* _Exercise requirements_
Render the data below as a Markdown table with the columns Row and Line, giving each nonblank line its own numbered row. Leave out the pictures and the blank lines.

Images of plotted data
= Beginning of Section =

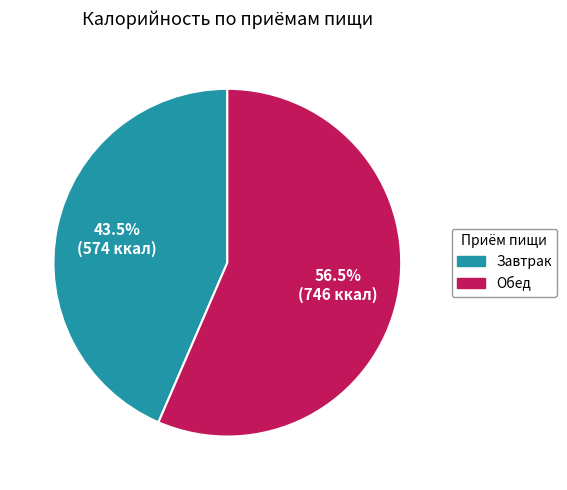

The Завтрак slice represents 33% of the pie. True or false?

False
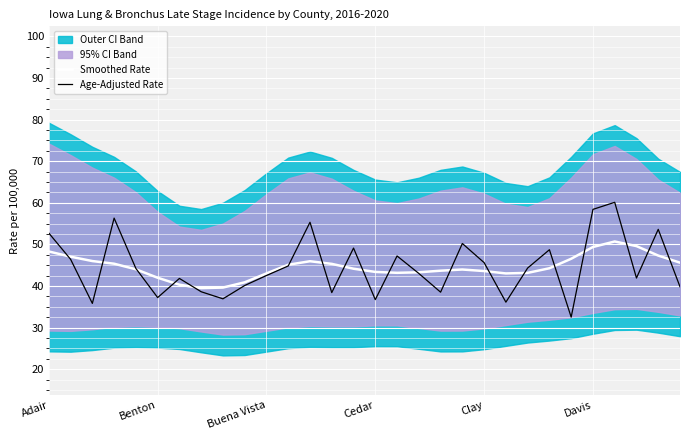

What is the highest value of the Smoothed Rate series?

50.7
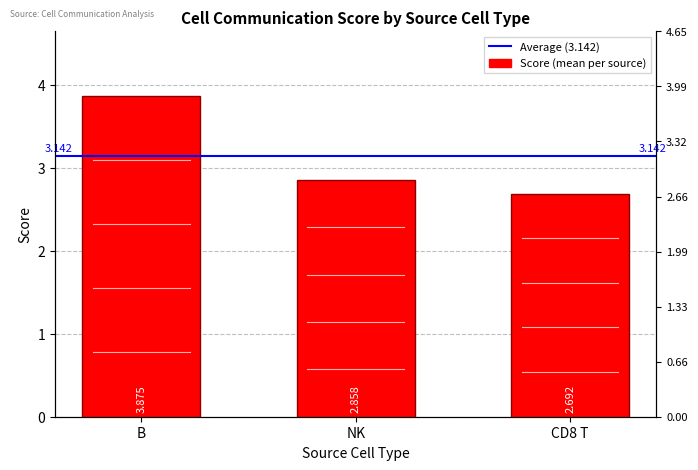

List the labels in order of value, smallest first.

CD8 T, NK, B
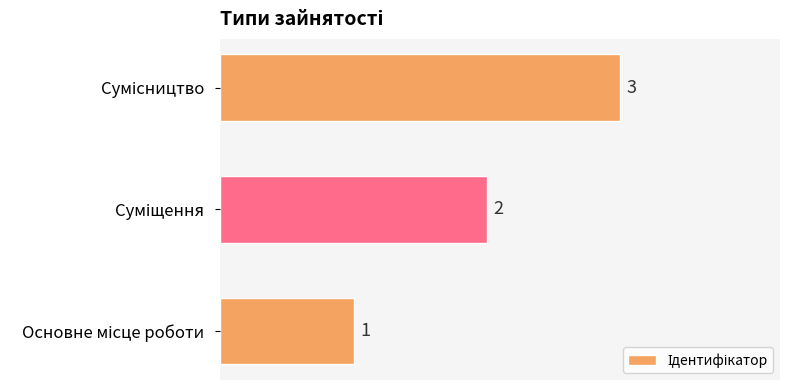

How many values are between 1 and 3?

3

= End of Section =

* _Answer area_
| Row | Line |
|---|---|
| 1 | The Завтрак slice represents 33% of the pie. True or false? |
| 2 | False |
| 3 | What is the highest value of the Smoothed Rate series? |
| 4 | 50.7 |
| 5 | List the labels in order of value, smallest first. |
| 6 | CD8 T, NK, B |
| 7 | How many values are between 1 and 3? |
| 8 | 3 |